一三四〇年五月二十七日、高師冬率いる幕府軍は、ようやく駒城を陥落させた。

―掛かった―

だがその二日後、悪夢が幕府軍を襲った。勝利に沸く本陣を突如南朝方が突いたのである。

『廿九日酉剋、飯沼館没落、同夜師冬陣屋悉焼払逃走候了』(相楽結城文書・欠年六月一日北畠親房御教書)

“二十九日、(高師冬の本陣)飯沼城を落とした。師冬は陣を焼き払い逃走した”

師冬は命辛々戦場から逃れ、かくして駒城を巡る戦いは北畠親房の勝利に終わった。


 今、奥州の結城親朝が常陸に来援すれば、数年前に息子顕家と築いた勢力を回復できる。一度撃退した高師冬が再び来るまで。今。親房の心は逸った。しかし、勝利を報じ、出兵を求めた結城親朝は来援できなかった。周囲に阻まれ、常陸までは進出できなかったのである。実のところ、親房を取り巻く情勢は、何一つ変わっていなかったのである。


では、親房は何故戦うのだろうか。

そもそも後醍醐天皇は死んだのである。当時の南朝を知るものが感じる素朴な疑問である。こののち、「日本」は北畠親房のために試練を迎える。その端緒は間違いなくこの時期に親房が記した「神皇正統記」という書物にあった。

『大日本者神国也』(神皇正統記)

“大日本は神国である”

『天祖はじめて基をひらき、日神ながく統を伝へ給ふ。我国のみ此事あり。異朝には其たぐひなし。此故に神国と云ふ也』

“天祖が国をひらき、日輪の神が永く(今日まで)その血統を伝えてきた(いうまでもなく皇室の事である)。他国に類がない。この故に、我が国は神国なのである”
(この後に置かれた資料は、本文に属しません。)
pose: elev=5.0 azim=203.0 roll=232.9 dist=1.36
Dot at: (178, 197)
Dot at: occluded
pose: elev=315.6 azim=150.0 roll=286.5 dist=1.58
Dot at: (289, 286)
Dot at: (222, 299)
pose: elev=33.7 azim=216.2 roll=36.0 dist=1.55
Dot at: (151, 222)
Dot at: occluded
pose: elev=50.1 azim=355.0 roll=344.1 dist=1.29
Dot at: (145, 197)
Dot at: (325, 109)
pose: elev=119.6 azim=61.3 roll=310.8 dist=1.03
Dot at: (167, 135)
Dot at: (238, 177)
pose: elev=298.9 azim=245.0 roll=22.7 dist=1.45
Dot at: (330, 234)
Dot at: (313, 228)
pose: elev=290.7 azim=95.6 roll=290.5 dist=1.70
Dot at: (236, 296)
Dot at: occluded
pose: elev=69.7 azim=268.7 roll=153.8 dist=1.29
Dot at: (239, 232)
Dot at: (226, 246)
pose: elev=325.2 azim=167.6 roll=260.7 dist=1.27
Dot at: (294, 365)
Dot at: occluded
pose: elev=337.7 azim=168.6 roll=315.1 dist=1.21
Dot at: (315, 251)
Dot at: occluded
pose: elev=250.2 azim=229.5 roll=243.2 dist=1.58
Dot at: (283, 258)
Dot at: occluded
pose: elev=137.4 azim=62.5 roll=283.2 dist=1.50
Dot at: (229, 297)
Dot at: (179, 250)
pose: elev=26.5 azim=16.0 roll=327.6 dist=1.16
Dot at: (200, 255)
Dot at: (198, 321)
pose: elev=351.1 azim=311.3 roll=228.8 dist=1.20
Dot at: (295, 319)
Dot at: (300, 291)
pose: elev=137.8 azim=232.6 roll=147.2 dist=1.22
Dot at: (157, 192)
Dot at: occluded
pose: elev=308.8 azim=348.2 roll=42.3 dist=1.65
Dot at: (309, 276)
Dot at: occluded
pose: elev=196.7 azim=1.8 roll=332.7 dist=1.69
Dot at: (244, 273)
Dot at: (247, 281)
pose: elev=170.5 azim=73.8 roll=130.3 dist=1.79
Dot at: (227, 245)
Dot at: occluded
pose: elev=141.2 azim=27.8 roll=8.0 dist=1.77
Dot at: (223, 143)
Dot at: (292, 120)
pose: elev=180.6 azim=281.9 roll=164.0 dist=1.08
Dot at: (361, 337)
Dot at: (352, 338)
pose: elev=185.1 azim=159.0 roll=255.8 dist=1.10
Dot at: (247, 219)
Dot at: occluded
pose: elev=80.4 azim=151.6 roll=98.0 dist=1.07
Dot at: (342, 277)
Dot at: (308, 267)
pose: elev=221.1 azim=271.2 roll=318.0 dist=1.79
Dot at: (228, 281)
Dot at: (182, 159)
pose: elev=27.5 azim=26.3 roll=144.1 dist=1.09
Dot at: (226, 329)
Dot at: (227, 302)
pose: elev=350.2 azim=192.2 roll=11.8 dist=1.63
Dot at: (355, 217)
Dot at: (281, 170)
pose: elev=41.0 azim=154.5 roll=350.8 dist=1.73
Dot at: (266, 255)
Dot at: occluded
都で隠居生活を送る北朝の花園法皇がこれを読んだら咎めるだろう。

『諂諛の愚人以為えらく。吾が朝は皇胤一統し、彼の外国の徳を以て鼎を遷し、勢によりて鹿を逐うに同じからず、故に徳微なりと雖も隣国窺覦の危なく、政乱ると雖も異姓簒奪の恐なし、これその宗廟社稷の助け余国に卓礫する者なり』

(誡太子書・「日本中世史を見直す」二三四頁~二四四頁)

“天皇におべっかをつかう愚か者は、我が国は皇統が一つだから、朝廷が衰退して政治が乱れても、外国のように異姓の者が天皇の位を簒奪することはない。これぞ神々の助け、我が国が他国に勝る所以だ、と考えている”

我が国は神国という南朝。それを愚と捉える北朝。親房の戦いの根には、これがある。